Korupsi oleh Menteri Sosial, Juliari Batubara pada jelang pemungutan suara Pilkada 2020 menambah catatan panjang menteri korupsi era Presiden Joko Widodo. Sebelumnya pada akhir November 2020, korupsi ekspor benih lobster dilakukan Menteri Kelautan dan Perikanan (KKP) Edhy Prabowo. Dua kasus korupsi ini mengingatkan kasus korupsi proyek pembangkit listrik oleh Idrus Marham (Menteri Sosial) dan korupsi dana hibah oleh Imam Nahrawi (Menteri Pemuda dan Olahraga).
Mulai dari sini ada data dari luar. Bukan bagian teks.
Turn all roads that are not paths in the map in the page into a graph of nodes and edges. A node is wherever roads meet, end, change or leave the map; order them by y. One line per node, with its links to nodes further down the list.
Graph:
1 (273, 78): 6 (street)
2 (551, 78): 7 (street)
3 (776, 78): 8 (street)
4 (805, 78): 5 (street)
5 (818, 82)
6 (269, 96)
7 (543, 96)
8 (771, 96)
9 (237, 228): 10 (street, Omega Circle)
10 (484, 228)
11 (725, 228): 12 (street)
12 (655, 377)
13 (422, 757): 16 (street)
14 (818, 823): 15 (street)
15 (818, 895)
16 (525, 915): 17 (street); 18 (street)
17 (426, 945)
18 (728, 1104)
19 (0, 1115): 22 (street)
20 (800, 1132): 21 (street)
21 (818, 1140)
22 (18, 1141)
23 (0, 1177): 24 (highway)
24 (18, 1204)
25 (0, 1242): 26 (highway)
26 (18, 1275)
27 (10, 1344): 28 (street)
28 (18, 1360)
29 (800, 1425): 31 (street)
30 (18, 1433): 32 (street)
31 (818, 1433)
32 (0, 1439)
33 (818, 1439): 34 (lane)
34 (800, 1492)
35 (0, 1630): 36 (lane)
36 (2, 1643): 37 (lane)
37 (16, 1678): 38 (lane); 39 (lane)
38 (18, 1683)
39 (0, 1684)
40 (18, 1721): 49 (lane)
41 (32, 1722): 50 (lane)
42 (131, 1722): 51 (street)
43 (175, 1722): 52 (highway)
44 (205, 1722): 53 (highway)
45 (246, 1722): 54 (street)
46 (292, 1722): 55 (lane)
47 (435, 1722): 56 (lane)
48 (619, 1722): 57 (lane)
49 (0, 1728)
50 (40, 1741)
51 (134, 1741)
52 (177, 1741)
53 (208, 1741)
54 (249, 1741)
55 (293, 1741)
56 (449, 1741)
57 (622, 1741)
Perlu diingat, empat nama menteri tadi, merupakan anggota partai koalisi pendukung Presiden. Artinya, Presiden sebagai pemegang hak prerogatif, perlu mengevaluasi caranya dalam menentukan sesiapa yang akan mengisi kabinet. Presiden perlu menimbang profesionalitas sang menteri dan kompetensinya, bukan hanya soal memberi penghargaan pada pendukung yang sudah berkeringat.
Sayangnya, terdapat beberapa menteri dari kalangan profesional yang menunjukkan kompetensinya, malah digantikan kader parpol seperti pendahulu Edhy Prabowo, Susi Pudjiastuti. Namun perlu dipahami, pemilihan anggota kabinet juga tergantung lobi-lobi politik. Partai pendukung tentu meminta jatah, selain sebagai penghargaan, juga agar eksekutif tak diganggu legislatif.
Dilema Presidensialisme-Multipartai
Problem semacam ini sering kita alami, khususnya pasca-reformasi yang membebaskan kehidupan politik. Kebebasan pascamangkatnya Soeharto ini, mendorong menjamurnya partai-partai politik di Indonesia, yang juga berimplikasi pada sistem kepartaian yang dianut. Sebelumnya Indonesia menggunakan sistem multipartai sederhana, atau bahkan menurut Giovanni Sartori, sistem partai tunggal. Sistem kepartaian kemudian bertransformasi menjadi sistem multipartai ekstrim dengan puluhan parpol dalam satu parlemen.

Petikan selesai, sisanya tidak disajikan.